Атос и его таинственные гости питались страхом, словно это было их мясо и вино. Это место... этот дом... он питался страхом и болью. Мучения жертв предвещали удовольствие избранных. Ее ужас был мелкой рябью на бушующем море, а клиенты Атоса были акулами, доведенными до исступления.
Дверь становилась все ближе. Она почувствовала, как ее зрение мутнеет, а черное отчаяние окутывает ее своими холодными объятиями.
А потом она подошла в дверям. Предстала перед ними. Девушка могла рассмотреть бесчисленные детали флоры, изображенной на тонко вытравленном дубе, могла увидеть собственное бледное лицо, отраженное в сияющих золотых дверных ручках. Ее обнаженная фигура, казалось, таяла и меняла форму в очертаниях металла.
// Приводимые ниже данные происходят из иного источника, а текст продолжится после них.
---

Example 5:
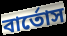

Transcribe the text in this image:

বার্তোস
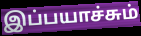
இப்பயாச்சும்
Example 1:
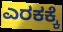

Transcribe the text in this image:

ಎರಕಕ್ಕೆ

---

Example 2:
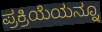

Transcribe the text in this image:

ಪ್ರಕ್ರಿಯೆಯನ್ನೂ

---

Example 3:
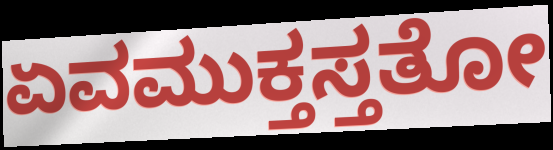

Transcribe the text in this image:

ಏವಮುಕ್ತಸ್ತತೋ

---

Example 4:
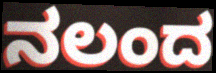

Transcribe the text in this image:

ನಲಂದ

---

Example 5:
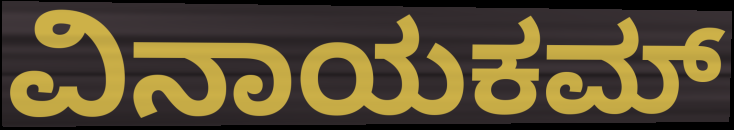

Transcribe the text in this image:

ವಿನಾಯಕಮ್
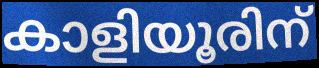
കാളിയൂരിന്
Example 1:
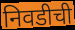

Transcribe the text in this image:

निवडीची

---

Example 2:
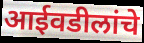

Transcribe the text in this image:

आईवडीलांचे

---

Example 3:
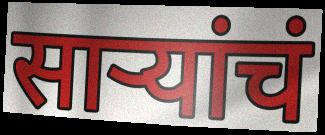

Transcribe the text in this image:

साऱ्यांचं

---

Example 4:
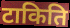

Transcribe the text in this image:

टाकिति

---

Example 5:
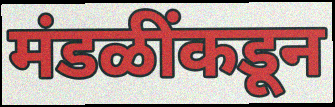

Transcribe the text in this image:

मंडळींकडून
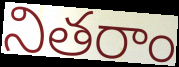
నితరాం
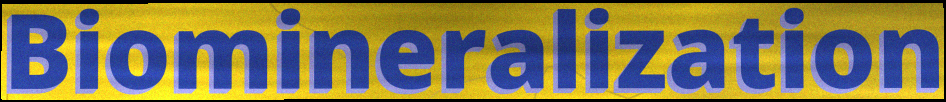
Biomineralization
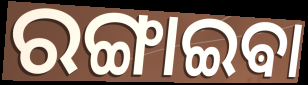
ରଙ୍ଗାଇଵା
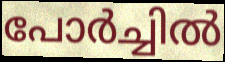
പോർച്ചിൽ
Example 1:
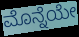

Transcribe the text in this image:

ಮೊನ್ನೆಯೇ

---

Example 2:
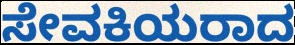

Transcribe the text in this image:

ಸೇವಕಿಯರಾದ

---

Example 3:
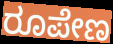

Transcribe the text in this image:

ರೂಪೇಣ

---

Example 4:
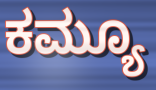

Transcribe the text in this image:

ಕಮ್ಯೂ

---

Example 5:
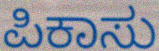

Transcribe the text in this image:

ಪಿಕಾಸು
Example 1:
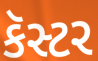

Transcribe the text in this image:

કૅસ્ટર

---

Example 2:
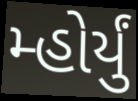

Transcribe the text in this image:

મ્હોર્યું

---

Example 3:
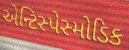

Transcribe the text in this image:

એન્ટિસ્પેસ્મોડિક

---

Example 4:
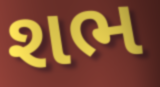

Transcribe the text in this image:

શભ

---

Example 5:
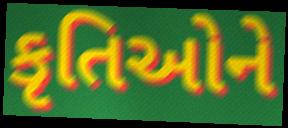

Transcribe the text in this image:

કૃતિઓને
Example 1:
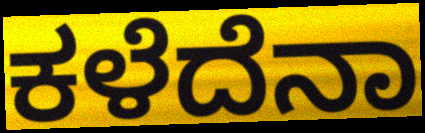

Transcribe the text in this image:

ಕಳೆದೆನಾ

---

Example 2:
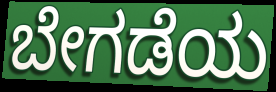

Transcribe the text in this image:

ಬೇಗಡೆಯ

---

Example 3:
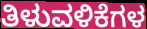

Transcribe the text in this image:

ತಿಳುವಳಿಕೆಗಳ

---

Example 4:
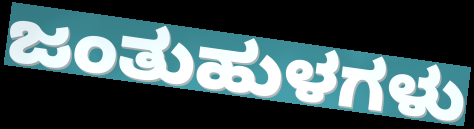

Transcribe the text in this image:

ಜಂತುಹುಳಗಳು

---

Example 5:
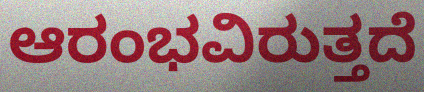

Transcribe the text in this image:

ಆರಂಭವಿರುತ್ತದೆ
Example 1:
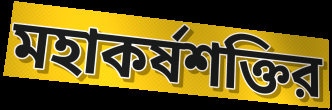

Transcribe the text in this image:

মহাকর্ষশক্তির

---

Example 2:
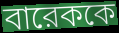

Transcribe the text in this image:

বারেককে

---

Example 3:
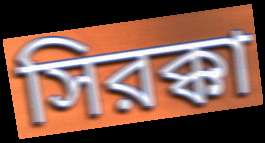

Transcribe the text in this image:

Двое мужчин, сопровождавших ее и держащих девушку за руки, отпустили ее. Атос, стоявший позади нее, положил руку ей на плечо, нежно и почти ласково. Она вздрогнула от его прикосновения.
- Пора, моя дорогая, - тихо сказал он.
Она хотела спросить его: Пора для чего? Но слова застряли у нее в горле, так как нервы звенели, как струна, и дыхание прервалось. У нее дрожали руки. Ладони сочились потом, как жидким ужасом. Голова поплыла. Нет. Не поплыла. Ей казалось, что она тонет. С другой стороны дверей она услышала тихий смех, голоса, музыку...
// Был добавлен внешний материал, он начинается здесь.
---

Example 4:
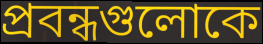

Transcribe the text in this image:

প্রবন্ধগুলোকে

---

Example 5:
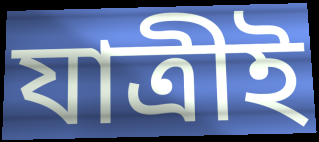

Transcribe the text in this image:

যাত্রীই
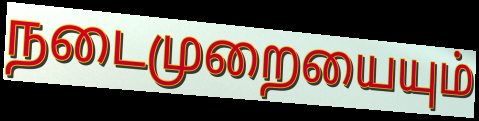
நடைமுறையையும்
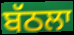
ਬੱਠਲਾ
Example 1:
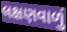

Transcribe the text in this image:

લક્ષણવાળું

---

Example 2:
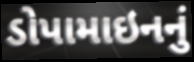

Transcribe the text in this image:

ડોપામાઇનનું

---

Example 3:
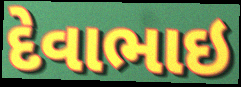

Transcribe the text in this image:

દેવાભાઇ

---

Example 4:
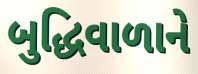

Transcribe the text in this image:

બુદ્ધિવાળાને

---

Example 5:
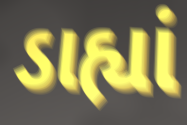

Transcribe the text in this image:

ડાહ્યાં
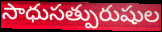
సాధుసత్పురుషుల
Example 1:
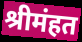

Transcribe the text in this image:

श्रीमंहत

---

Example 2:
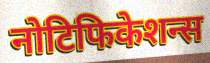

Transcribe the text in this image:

नोटिफिकेशन्स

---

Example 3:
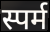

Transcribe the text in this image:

स्पर्म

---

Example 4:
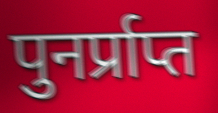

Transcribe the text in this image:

पुनर्प्राप्त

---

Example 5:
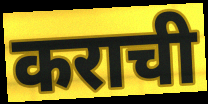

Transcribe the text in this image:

कराची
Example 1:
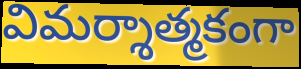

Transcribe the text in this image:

విమర్శాత్మకంగా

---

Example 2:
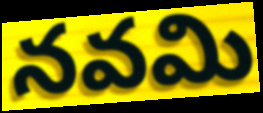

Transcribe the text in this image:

నవమి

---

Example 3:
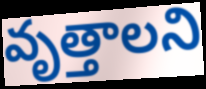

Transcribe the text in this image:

వృత్తాలని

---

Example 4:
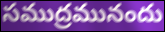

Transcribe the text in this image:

సముద్రమునందు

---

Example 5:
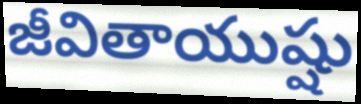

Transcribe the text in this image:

జీవితాయుష్షు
- Ты готова к торжественному выходу?
Она повернулась к нему лицом и сказала глазами то, что не могла выразить словами.
Я убью тебя. Все, что мне нужно, это еще один шанс. Один крошечный шанс... и я убью тебя.
Атос улыбнулся.
- О, моя дорогая милая девочка. Ты просто держи эту ненависть и этот огонь. Что-то подсказывает мне, что скоро... очень, очень скоро... они тебе понадобятся... - Он кивнул в сторону двери. - А теперь... повернись лицом к двери, как хорошая девочка. Делай, что я говорю, и подчиняйся традициям, или я отрежу твои хорошенькие сиськи прямо здесь и сейчас, а остальные скормлю своим гончим.
Он вынул из кармана опасную бритву. Лезвие блеснуло золотом в свете свечей в коридоре, и девушка снова увидела свое собственное лицо, осунувшееся и усталое, вытравленное изможденным, безнадежным ужасом, а затем он прижал его к ее соску. Холодное прикосновение стали немедленно заставило ее нежный узелок напрячься.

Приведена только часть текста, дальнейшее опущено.